Amazing achievement. Can't wait to see what Space X do next.
posted by welovelife at 2:11 PM on April 8, 2016 [3 favorites]


Was watching live as part of a company event. Boy those SpaceX folks went wild when they landed on the barge. It really looked like a perfect landing, even with all this dust in my office getting into my eyes.
posted by blurker at 2:13 PM on April 8, 2016 [4 favorites]


Not to nitpick, but the rocket is called "Falcon." The Dragon is the capsule on top, which is (presumably) still in orbit.
posted by fifthrider at 2:15 PM on April 8, 2016 [3 favorites]


Well, that's great and all but it's not rocket scien...
posted by dazed_one at 2:15 PM on April 8, 2016 [7 favorites]


Boy, Elon Musk is kind-of a steely-eyed missile man.
posted by Eyebrows McGee at 2:15 PM on April 8, 2016 [8 favorites]


Not to nitpick, but the rocket is called "Falcon." The Dragon is the capsule on top, which is (presumably) still in orbit.

That nitpick is fine and you're right, I blame it on excitedness. Thanks!
posted by Brandon Blatcher at 2:17 PM on April 8, 2016 [2 favorites]




Not to nitpick, but the rocket is called "Falcon." The Dragon is the capsule on top, which is (presumably) still in orbit.

I assume that Cortex's "Dreegon" capsule is still earthbound.
posted by hippybear at 2:20 PM on April 8, 2016 [1 favorite]


Elon is having a good week.
posted by gwint at 2:24 PM on April 8, 2016 [4 favorites]


I watched this as it was happening, assuming that it would be another awesome fireball, and when it landed I swear I teared up a little. I just wasn't expecting it to be quite that amazing, but it is. For whatever reason, that landing just doesn't look possible. It is frankly one of the most astonishing things I have ever seen, and I just this morning saw a monkey in a snowsuit who is also a Russian goat farmer.
posted by The Bellman at 2:25 PM on April 8, 2016 [34 favorites]


Is there any projection on how much could be saved with a reusable rocket? It's an awesome achievement, but I'm not sure I've ever seen a breakdown of the potential savings. The boosters for the Space Shuttle were "reusable", but really required extensive rebuilds between every firing, so the savings wasn't all that much. The Falcon rocket won't be full of salt water at least, so that's better, but I'd imagine it's still going to need a significant overhaul before they can use it again.
posted by T.D. Strange at 2:29 PM on April 8, 2016


Is there any projection on how much could be saved with a reusable rocket?

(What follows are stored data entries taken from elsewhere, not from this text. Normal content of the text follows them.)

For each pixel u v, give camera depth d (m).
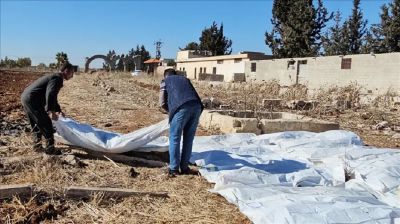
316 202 5.52
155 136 8.16
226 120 11.95
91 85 34.09
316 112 18.75
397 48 43.78
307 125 11.95
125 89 30.03
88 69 90.12
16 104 17.41
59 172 6.66
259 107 17.89
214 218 5.55
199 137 10.16
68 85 33.12
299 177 7.07
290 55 52.06
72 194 5.88
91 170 7.13
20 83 33.66
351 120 16.75
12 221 5.10
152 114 15.71
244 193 6.15
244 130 11.59
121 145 7.98
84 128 8.28
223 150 8.85
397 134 13.25
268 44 54.78
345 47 49.28
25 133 9.52
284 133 10.33
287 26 51.78
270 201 5.70
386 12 43.81
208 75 50.06
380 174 7.11
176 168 7.38
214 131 12.27
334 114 18.61
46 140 7.74
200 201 6.14
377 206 5.48
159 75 59.19
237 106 17.77
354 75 31.27
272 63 40.62
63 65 7.72
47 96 7.44
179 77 7.53
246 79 45.09
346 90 25.17
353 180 7.11
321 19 50.47
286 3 52.66
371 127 14.89
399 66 27.80
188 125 7.40
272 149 9.37
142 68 102.00
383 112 19.23
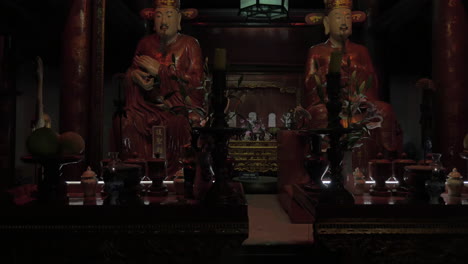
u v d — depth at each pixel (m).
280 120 9.99
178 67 7.19
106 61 8.25
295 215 4.04
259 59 9.98
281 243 3.24
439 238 2.70
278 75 9.98
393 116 6.13
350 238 2.69
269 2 7.20
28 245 2.68
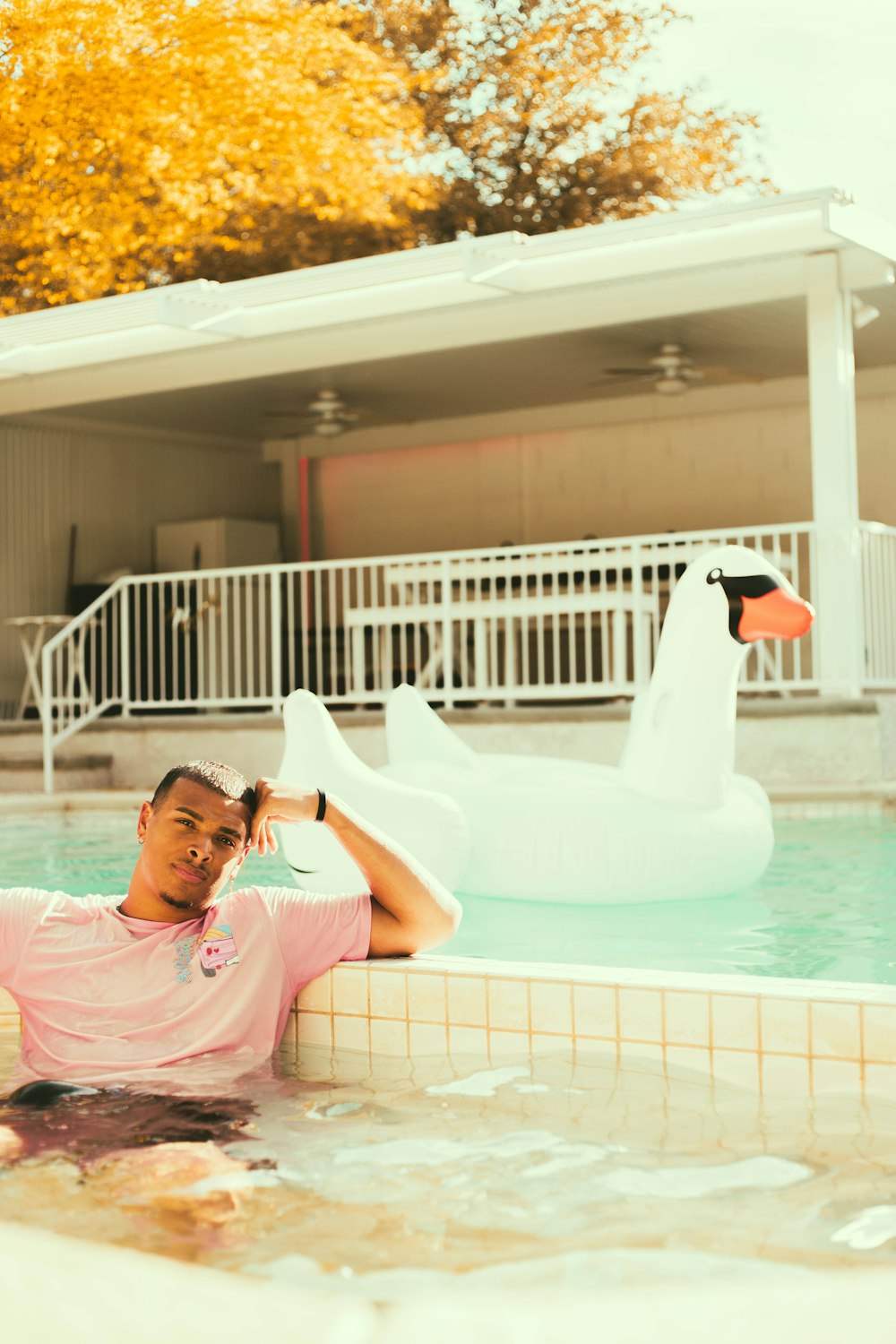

Not that I'm aware. At this point, I think they've just been trying to get an intact first stage back so they can examine it and see how flight worthy it is/how much work it would need to be made flight worthy again. They'll probably need several successful returns before they can get a good idea.
posted by Brandon Blatcher at 2:31 PM on April 8, 2016 [3 favorites]


It makes me so happy they are using a Banksian name for the landing platform.
posted by Eddie Mars at 2:39 PM on April 8, 2016 [10 favorites]


I assume that Cortex's "Dreegon" capsule is still earthbound.

Hey, it's mispronounced "DRAYgun".
posted by cortex at 2:39 PM on April 8, 2016 [10 favorites]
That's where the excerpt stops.